Table exposes the page size as table.pdf_size (width, height), which together with the rendered image’s pixel size gives the per-axis scale. To overlay a table’s bbox on its page image:

import camelot
import cv2

tables = camelot.read_pdf("foo.pdf", flavor="lattice")
table = tables[0]

img = table.get_pdf_image()          # rendered raster (BGR)
image_h, image_w = img.shape[:2]
pdf_w, pdf_h = table.pdf_size
scale_x, scale_y = image_w / pdf_w, image_h / pdf_h

x0, y0, x1, y1 = table._bbox         # PDF coords (origin bottom-left)
top_left = (round(x0 * scale_x), round((pdf_h - y1) * scale_y))
bottom_right = (round(x1 * scale_x), round((pdf_h - y0) * scale_y))

cv2.rectangle(img, top_left, bottom_right, (0, 255, 0), 3)
cv2.imwrite("foo_bbox.jpg", img)

The same scale-and-flip converts any PDF-space coordinate (a cell, a joint) into the image, and inverting it converts an image-space coordinate back into PDF space.

I have table coordinates from an image — how do I pass them to table_areas?#

A common workflow is to detect a table’s region with an external, image-based tool (an ML layout detector such as table-transformers, or manual annotation on a rendered page) and then have Camelot extract just that region via table_areas. Because table_areas is in PDF coordinate space (origin bottom-left, points), you have to convert your image coordinates the other way — the inverse of the section above.

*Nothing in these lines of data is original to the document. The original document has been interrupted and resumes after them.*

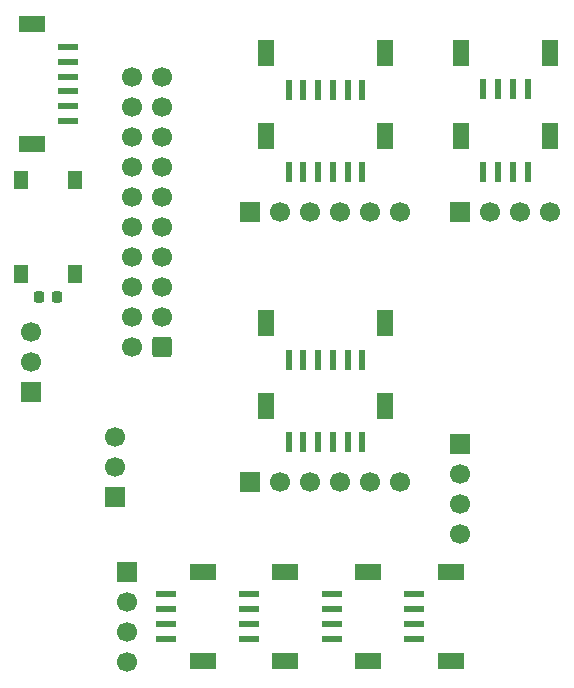
<source format=gbr>
%TF.GenerationSoftware,KiCad,Pcbnew,9.0.1*%
%TF.CreationDate,2025-06-01T13:31:13+09:00*%
%TF.ProjectId,DevTool,44657654-6f6f-46c2-9e6b-696361645f70,rev?*%
%TF.SameCoordinates,Original*%
%TF.FileFunction,Soldermask,Top*%
%TF.FilePolarity,Negative*%
%FSLAX46Y46*%
G04 Gerber Fmt 4.6, Leading zero omitted, Abs format (unit mm)*
G04 Created by KiCad (PCBNEW 9.0.1) date 2025-06-01 13:31:13*
%MOMM*%
%LPD*%
G01*
G04 APERTURE LIST*
G04 Aperture macros list*
%AMRoundRect*
0 Rectangle with rounded corners*
0 $1 Rounding radius*
0 $2 $3 $4 $5 $6 $7 $8 $9 X,Y pos of 4 corners*
0 Add a 4 corners polygon primitive as box body*
4,1,4,$2,$3,$4,$5,$6,$7,$8,$9,$2,$3,0*
0 Add four circle primitives for the rounded corners*
1,1,$1+$1,$2,$3*
1,1,$1+$1,$4,$5*
1,1,$1+$1,$6,$7*
1,1,$1+$1,$8,$9*
0 Add four rect primitives between the rounded corners*
20,1,$1+$1,$2,$3,$4,$5,0*
20,1,$1+$1,$4,$5,$6,$7,0*
20,1,$1+$1,$6,$7,$8,$9,0*
20,1,$1+$1,$8,$9,$2,$3,0*%
G04 Aperture macros list end*
%ADD10R,1.400000X2.225000*%
%ADD11R,0.600000X1.800000*%
%ADD12R,1.700000X1.700000*%
%ADD13C,1.700000*%
%ADD14RoundRect,0.225000X0.225000X0.250000X-0.225000X0.250000X-0.225000X-0.250000X0.225000X-0.250000X0*%
%ADD15RoundRect,0.250000X0.600000X0.600000X-0.600000X0.600000X-0.600000X-0.600000X0.600000X-0.600000X0*%
%ADD16R,2.225000X1.400000*%
%ADD17R,1.800000X0.600000*%
%ADD18R,1.300000X1.550000*%
G04 APERTURE END LIST*
D10*
%TO.C,J12*%
X130840000Y-60272500D03*
X140940000Y-60272500D03*
D11*
X132765000Y-63335000D03*
X134015000Y-63335000D03*
X135265000Y-63335000D03*
X136515000Y-63335000D03*
X137765000Y-63335000D03*
X139015000Y-63335000D03*
%TD*%
D12*
%TO.C,J18*%
X147320000Y-93345000D03*
D13*
X147320000Y-95885000D03*
X147320000Y-98425000D03*
X147320000Y-100965000D03*
%TD*%
D10*
%TO.C,J6*%
X130840000Y-90132500D03*
X140940000Y-90132500D03*
D11*
X132765000Y-93195000D03*
X134015000Y-93195000D03*
X135265000Y-93195000D03*
X136515000Y-93195000D03*
X137765000Y-93195000D03*
X139015000Y-93195000D03*
%TD*%
D12*
%TO.C,J1*%
X111000000Y-88900000D03*
D13*
X111000000Y-86360000D03*
X111000000Y-83820000D03*
%TD*%
D10*
%TO.C,J15*%
X147330000Y-67272500D03*
X154930000Y-67272500D03*
D11*
X149255000Y-70335000D03*
X150505000Y-70335000D03*
X151755000Y-70335000D03*
X153005000Y-70335000D03*
%TD*%
D12*
%TO.C,J10*%
X129540000Y-96520000D03*
D13*
X132080000Y-96520000D03*
X134620000Y-96520000D03*
X137160000Y-96520000D03*
X139700000Y-96520000D03*
X142240000Y-96520000D03*
%TD*%
D12*
%TO.C,J11*%
X119100000Y-104140000D03*
D13*
X119100000Y-106680000D03*
X119100000Y-109220000D03*
X119100000Y-111760000D03*
%TD*%
D14*
%TO.C,C1*%
X113170000Y-80930000D03*
X111620000Y-80930000D03*
%TD*%
D15*
%TO.C,J8*%
X122037500Y-85090000D03*
D13*
X119497500Y-85090000D03*
X122037500Y-82550000D03*
X119497500Y-82550000D03*
X122037500Y-80010000D03*
X119497500Y-80010000D03*
X122037500Y-77470000D03*
X119497500Y-77470000D03*
X122037500Y-74930000D03*
X119497500Y-74930000D03*
X122037500Y-72390000D03*
X119497500Y-72390000D03*
X122037500Y-69850000D03*
X119497500Y-69850000D03*
X122037500Y-67310000D03*
X119497500Y-67310000D03*
X122037500Y-64770000D03*
X119497500Y-64770000D03*
X122037500Y-62230000D03*
X119497500Y-62230000D03*
%TD*%
D16*
%TO.C,J7*%
X132487500Y-104150000D03*
X132487500Y-111750000D03*
D17*
X129425000Y-106075000D03*
X129425000Y-107325000D03*
X129425000Y-108575000D03*
X129425000Y-109825000D03*
%TD*%
D10*
%TO.C,J16*%
X130840000Y-67272500D03*
X140940000Y-67272500D03*
D11*
X132765000Y-70335000D03*
X134015000Y-70335000D03*
X135265000Y-70335000D03*
X136515000Y-70335000D03*
X137765000Y-70335000D03*
X139015000Y-70335000D03*
%TD*%
D10*
%TO.C,J22*%
X147330000Y-60207500D03*
X154930000Y-60207500D03*
D11*
X149255000Y-63270000D03*
X150505000Y-63270000D03*
X151755000Y-63270000D03*
X153005000Y-63270000D03*
%TD*%
D16*
%TO.C,J9*%
X125487500Y-104150000D03*
X125487500Y-111750000D03*
D17*
X122425000Y-106075000D03*
X122425000Y-107325000D03*
X122425000Y-108575000D03*
X122425000Y-109825000D03*
%TD*%
D18*
%TO.C,SW1*%
X110145000Y-78910000D03*
X110145000Y-70950000D03*
X114645000Y-78910000D03*
X114645000Y-70950000D03*
%TD*%
D12*
%TO.C,J17*%
X118110000Y-97790000D03*
D13*
X118110000Y-95250000D03*
X118110000Y-92710000D03*
%TD*%
D16*
%TO.C,J3*%
X146487500Y-104150000D03*
X146487500Y-111750000D03*
D17*
X143425000Y-106075000D03*
X143425000Y-107325000D03*
X143425000Y-108575000D03*
X143425000Y-109825000D03*
%TD*%
D12*
%TO.C,J19*%
X147320000Y-73660000D03*
D13*
X149860000Y-73660000D03*
X152400000Y-73660000D03*
X154940000Y-73660000D03*
%TD*%
D12*
%TO.C,J20*%
X129540000Y-73660000D03*
D13*
X132080000Y-73660000D03*
X134620000Y-73660000D03*
X137160000Y-73660000D03*
X139700000Y-73660000D03*
X142240000Y-73660000D03*
%TD*%
D10*
%TO.C,J4*%
X130840000Y-83132500D03*
X140940000Y-83132500D03*
D11*
X132765000Y-86195000D03*
X134015000Y-86195000D03*
X135265000Y-86195000D03*
X136515000Y-86195000D03*
X137765000Y-86195000D03*
X139015000Y-86195000D03*
%TD*%
D16*
%TO.C,J5*%
X139487500Y-104150000D03*
X139487500Y-111750000D03*
D17*
X136425000Y-106075000D03*
X136425000Y-107325000D03*
X136425000Y-108575000D03*
X136425000Y-109825000D03*
%TD*%
D16*
%TO.C,J2*%
X111007500Y-67915000D03*
X111007500Y-57815000D03*
D17*
X114070000Y-65990000D03*
X114070000Y-64740000D03*
X114070000Y-63490000D03*
X114070000Y-62240000D03*
X114070000Y-60990000D03*
X114070000Y-59740000D03*
%TD*%
M02*

</source>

The key detail: use the DPI of your own render. If you rasterised the page yourself (e.g. with pdf2image at dpi=D), then image_width = pdf_width * D / 72, so the per-axis scale back to PDF points is 72 / Dnot Camelot’s internal 300 dpi.

import camelot

# Box from an image-based detector: (left, top, right, bottom) in
# pixels, origin top-left, on a page you rendered at `dpi`.
x0_img, y0_img, x1_img, y1_img = detected_box
dpi = 200  # whatever you passed to pdf2image / your renderer

# image px -> PDF points
s = 72.0 / dpi
pdf_w_x0, pdf_w_x1 = x0_img * s, x1_img * s
# flip y: image top-left origin -> PDF bottom-left origin.
# page height in points = image_height_px * 72 / dpi
page_h_pts = image_height_px * s
pdf_top = page_h_pts - y0_img * s        # image top  -> larger PDF y
pdf_bottom = page_h_pts - y1_img * s     # image bot  -> smaller PDF y

# table_areas wants "x1,y1,x2,y2" = top-left, bottom-right (PDF space)
area = f"{pdf_w_x0},{pdf_top},{pdf_w_x1},{pdf_bottom}"
tables = camelot.read_pdf("doc.pdf", flavor="lattice", table_areas=[area])

If your detector ran on an image Camelot itself produced (rather than your own pdf2image render), use table.pdf_size and the rendered image size to get the scale, exactly as in the previous answer but inverted.

I get AttributeError: module 'camelot' has no attribute 'read_pdf'#

This almost always means the wrong package is installed. There is an unrelated project on PyPI also called camelot (a configuration library); pip install camelot installs that, not this table- extraction library. Uninstall it and install camelot-py:

$ pip uninstall camelot camelot-py
$ pip install "camelot-py[base]"

The import name is still camelot (import camelot) — only the install name differs (camelot-py).

If the right package is installed and you still hit this, check that you don’t have a local file named camelot.py (or a camelot/ folder) in your working directory shadowing the installed package — rename it and try again.